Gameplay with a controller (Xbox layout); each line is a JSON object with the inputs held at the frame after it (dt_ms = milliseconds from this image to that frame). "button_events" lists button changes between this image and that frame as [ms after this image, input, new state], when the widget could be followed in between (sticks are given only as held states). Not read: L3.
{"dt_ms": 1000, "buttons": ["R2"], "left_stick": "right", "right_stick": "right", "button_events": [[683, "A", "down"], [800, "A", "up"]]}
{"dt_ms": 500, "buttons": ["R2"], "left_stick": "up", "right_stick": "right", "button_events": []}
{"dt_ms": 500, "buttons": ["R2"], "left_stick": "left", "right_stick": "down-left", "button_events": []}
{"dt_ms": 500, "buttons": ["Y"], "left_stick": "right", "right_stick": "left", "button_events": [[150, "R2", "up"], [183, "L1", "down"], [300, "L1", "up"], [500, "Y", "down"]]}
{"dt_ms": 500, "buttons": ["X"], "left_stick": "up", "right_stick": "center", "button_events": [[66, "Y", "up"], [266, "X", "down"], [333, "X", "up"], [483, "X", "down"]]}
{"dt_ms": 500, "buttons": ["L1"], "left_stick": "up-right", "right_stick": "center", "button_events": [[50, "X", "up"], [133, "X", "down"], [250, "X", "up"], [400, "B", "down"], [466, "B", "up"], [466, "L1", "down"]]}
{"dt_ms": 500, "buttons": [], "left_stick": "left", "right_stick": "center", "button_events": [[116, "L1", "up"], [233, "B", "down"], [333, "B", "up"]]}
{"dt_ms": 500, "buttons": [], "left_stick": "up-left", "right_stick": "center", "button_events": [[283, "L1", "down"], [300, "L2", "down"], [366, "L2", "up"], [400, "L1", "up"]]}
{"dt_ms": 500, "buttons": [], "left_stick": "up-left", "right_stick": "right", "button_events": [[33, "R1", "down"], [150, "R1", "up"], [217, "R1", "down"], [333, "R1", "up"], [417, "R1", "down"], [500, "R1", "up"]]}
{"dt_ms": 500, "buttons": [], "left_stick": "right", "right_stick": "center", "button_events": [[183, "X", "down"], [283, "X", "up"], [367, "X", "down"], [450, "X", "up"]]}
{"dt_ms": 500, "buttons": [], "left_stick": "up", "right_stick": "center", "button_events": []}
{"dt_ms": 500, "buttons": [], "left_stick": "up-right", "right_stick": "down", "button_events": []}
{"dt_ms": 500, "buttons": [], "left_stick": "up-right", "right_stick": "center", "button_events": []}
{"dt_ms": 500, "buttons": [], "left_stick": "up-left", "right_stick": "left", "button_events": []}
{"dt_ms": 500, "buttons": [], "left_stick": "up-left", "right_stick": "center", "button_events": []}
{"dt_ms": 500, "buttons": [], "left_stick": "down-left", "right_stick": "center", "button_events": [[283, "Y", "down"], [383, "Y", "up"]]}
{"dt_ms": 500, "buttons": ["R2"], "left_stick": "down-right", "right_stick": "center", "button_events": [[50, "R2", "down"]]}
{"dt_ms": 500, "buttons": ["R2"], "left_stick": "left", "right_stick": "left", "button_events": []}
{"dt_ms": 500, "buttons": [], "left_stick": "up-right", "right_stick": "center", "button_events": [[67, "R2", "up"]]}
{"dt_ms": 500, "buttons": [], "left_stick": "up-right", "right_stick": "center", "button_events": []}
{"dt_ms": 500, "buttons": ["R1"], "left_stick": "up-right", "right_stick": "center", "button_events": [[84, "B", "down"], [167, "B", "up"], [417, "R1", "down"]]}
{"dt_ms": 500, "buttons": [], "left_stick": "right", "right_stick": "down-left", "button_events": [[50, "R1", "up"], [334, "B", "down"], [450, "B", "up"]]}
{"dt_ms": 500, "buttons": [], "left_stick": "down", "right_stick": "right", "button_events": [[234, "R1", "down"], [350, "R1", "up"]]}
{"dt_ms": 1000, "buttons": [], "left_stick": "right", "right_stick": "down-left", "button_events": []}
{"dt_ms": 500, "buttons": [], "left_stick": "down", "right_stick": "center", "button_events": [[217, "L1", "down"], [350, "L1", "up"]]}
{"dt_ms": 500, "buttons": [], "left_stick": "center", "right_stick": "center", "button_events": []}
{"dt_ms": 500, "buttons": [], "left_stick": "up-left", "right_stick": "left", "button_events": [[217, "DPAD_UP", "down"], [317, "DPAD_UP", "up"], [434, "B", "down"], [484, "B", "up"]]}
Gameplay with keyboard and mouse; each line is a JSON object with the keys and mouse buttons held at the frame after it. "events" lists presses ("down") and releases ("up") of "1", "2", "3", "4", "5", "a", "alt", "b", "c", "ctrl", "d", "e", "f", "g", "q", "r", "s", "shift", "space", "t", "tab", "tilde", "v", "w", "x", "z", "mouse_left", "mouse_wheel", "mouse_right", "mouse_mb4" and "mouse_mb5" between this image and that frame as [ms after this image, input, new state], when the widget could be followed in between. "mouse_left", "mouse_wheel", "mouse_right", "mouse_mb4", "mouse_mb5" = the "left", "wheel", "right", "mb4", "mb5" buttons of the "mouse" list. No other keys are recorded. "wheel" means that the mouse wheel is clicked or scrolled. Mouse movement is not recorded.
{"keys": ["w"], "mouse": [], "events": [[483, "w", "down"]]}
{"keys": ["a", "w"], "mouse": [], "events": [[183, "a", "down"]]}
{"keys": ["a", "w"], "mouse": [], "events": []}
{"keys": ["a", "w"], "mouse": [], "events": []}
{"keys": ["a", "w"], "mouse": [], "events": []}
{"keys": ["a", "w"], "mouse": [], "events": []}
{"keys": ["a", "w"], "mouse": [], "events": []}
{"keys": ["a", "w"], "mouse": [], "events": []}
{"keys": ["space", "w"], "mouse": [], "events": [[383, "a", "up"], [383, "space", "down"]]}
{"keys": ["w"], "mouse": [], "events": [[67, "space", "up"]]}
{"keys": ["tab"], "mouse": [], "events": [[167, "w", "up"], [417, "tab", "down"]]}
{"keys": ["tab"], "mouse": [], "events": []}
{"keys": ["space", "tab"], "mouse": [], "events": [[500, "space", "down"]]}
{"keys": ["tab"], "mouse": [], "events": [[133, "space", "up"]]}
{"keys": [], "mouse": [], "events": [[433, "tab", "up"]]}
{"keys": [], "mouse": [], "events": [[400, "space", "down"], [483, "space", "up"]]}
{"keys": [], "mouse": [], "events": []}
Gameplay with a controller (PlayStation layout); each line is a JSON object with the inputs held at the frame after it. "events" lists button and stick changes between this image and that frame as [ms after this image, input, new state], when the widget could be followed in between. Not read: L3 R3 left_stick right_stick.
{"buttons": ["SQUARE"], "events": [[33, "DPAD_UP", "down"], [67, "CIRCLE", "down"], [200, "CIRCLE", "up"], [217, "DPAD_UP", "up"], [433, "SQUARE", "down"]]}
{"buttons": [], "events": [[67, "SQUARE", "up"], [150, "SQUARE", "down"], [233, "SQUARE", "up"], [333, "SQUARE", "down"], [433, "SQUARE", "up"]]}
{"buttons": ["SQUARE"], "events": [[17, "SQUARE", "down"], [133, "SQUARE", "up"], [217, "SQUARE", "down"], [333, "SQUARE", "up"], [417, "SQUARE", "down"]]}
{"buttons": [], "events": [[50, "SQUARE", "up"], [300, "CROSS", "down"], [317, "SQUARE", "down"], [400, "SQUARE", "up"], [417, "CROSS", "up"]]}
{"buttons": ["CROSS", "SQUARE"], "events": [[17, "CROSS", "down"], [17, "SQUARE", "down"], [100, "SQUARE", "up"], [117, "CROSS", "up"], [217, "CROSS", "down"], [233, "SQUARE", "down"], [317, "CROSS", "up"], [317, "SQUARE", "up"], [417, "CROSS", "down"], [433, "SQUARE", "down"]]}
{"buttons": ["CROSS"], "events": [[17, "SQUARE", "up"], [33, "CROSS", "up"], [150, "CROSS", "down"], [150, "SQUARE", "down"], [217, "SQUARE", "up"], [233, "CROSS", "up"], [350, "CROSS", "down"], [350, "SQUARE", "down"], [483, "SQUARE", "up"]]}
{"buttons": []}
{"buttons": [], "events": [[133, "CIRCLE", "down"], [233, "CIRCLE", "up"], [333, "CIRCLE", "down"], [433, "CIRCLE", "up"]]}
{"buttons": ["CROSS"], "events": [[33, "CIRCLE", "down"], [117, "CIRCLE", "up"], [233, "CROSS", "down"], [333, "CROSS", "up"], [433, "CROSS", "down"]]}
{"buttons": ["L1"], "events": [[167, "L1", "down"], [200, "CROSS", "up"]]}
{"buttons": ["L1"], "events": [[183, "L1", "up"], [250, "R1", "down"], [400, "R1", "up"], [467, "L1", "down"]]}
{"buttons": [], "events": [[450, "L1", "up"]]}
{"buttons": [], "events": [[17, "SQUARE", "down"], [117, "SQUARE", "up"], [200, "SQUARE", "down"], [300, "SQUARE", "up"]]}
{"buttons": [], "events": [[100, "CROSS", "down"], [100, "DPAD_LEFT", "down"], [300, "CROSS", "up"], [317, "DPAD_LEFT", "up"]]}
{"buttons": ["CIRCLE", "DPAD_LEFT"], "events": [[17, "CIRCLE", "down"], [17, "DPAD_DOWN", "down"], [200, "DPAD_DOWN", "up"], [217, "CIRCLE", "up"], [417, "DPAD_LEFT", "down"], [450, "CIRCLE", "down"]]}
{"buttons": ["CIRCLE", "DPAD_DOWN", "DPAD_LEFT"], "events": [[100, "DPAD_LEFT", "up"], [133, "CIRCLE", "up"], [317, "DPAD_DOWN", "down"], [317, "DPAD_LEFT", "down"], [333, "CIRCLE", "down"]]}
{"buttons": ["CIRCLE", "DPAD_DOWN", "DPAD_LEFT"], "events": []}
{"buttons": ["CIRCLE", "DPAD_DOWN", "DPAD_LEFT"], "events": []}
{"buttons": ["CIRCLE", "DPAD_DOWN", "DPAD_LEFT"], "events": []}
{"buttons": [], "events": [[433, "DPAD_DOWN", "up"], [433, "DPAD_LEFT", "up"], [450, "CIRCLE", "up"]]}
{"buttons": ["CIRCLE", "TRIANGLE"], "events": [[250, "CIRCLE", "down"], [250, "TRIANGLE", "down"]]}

**What is needed**
Search the data for the string "read" and copy out every line where it is found.

**Result**
Gameplay with a controller (Xbox layout); each line is a JSON object with the inputs held at the frame after it (dt_ms = milliseconds from this image to that frame). "button_events" lists button changes between this image and that frame as [ms after this image, input, new state], when the widget could be followed in between (sticks are given only as held states). Not read: L3.
Gameplay with a controller (PlayStation layout); each line is a JSON object with the inputs held at the frame after it. "events" lists button and stick changes between this image and that frame as [ms after this image, input, new state], when the widget could be followed in between. Not read: L3 R3 left_stick right_stick.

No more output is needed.